ACTIVITIES>
**a)** In the article on Billy Caldwell, how many seizures a day did he suffer before he began cannabis oil treatment?
**b)** Reproduce everything in the article on Billy Caldwell from "Billy’s mother, Charlotte, is" down to "through the courts.".
**c)** Carry on the article about Billy Caldwell's cannabis prescription from the point where it stops.

TEXT>
┌──
The mother of a severely epileptic boy who was the UK’s first patient to receive marijuana legally on the NHS is to lobby MPs this week after the Government halted his prescription.

Billy Caldwell, 11, from Castlederg in Co Tyrone, has a form of the condition meaning he cannot get help through medication or diet.

He used to suffer up to 100 seizures a day until he began treatment with cannabis oil in the US, where medical marijuana is legal, in 2016.

In Northern Ireland, he became the first person in the UK to receive a prescription after his local GP Brendan O’Hare began writing scripts.

The doctor was summoned to a meeting with Home Office officials recently and told to desist.

Billy’s mother, Charlotte, is meeting MPs and speaking at a conference on medicinal cannabis use in London this week.

A family spokesman said: “The Home Office are determined not to open the flood gates on this.”

In England, Alfie Dingley’s family have been engaged in a similar battle through the courts.

Alfie Dingley is also seeking to use medicinal cannabis (Stefan Rosseau/PA)
Alfie Dingley is also seeking to use medicinal cannabis (Stefan Rosseau/PA)

Billy’s family statement said the Home Office were trying to create a bespoke solution for Alfie without setting a precedent.

He added: “The Home Office have been trying to get off the hook for months with Dingley by coming up with a solution for him.”

He said medicinal cannabis use was being adopted around the world, but not in the UK.

“There are many forms of epilepsy and particular ones are immune to treatment apart from cannabis.
└──
INPUT DATA>
┌──
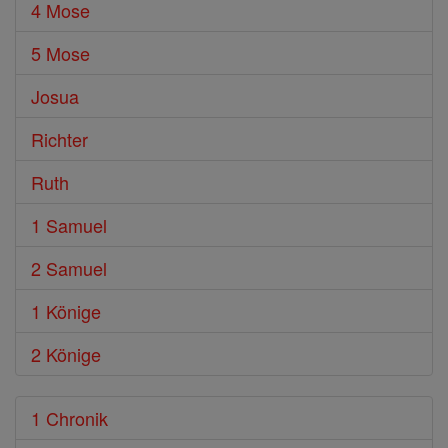
4 Mose
5 Mose
Josua
Richter
Ruth
1 Samuel
2 Samuel
1 Könige
2 Könige
1 Chronik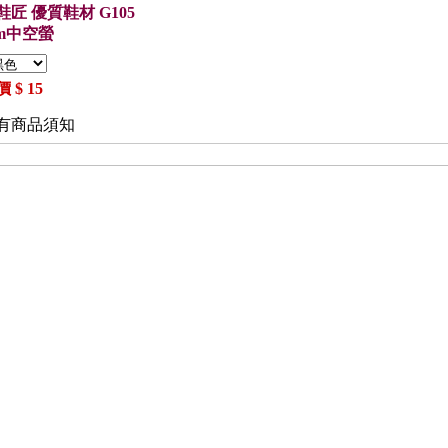
匠 優質鞋材 G105
cm中空螢
 $ 15
有商品須知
└──
ANSWER LIST>
**a)** Up to 100 seizures a day.

**b)**
Billy’s mother, Charlotte, is meeting MPs and speaking at a conference on medicinal cannabis use in London this week.

A family spokesman said: “The Home Office are determined not to open the flood gates on this.”

In England, Alfie Dingley’s family have been engaged in a similar battle through the courts.

**c)**
“She (Mrs Caldwell) cannot contain her son’s seizures without access to it.”

Charlotte Caldwell has said Billy has been free of the debilitating episodes for a considerable period since the treatment.

SDLP Foyle Stormont Assembly member Mark H Durkan said: “I am appalled that the Home Office have reacted so heavy-handedly to a very sensitive and high profile case.

“It has been clear from the start that Billy’s GP has issued this treatment in good faith to save a young boy’s life, not to open the floodgates to inappropriate drug use.

“Medical professionals sign a Hippocratic oath to ensure patients get the care they need, and this action by bureaucrats has undermined that oath.”

He said the SDLP will be writing to the Home Office to ask them to retract the letter sent to Dr O’Hare on the basis that a child could needlessly die.

“This is another example of why we need the Assembly reinstated as a matter of urgency to ensure we can make our own laws around these sensitive issues and not take direction from London.”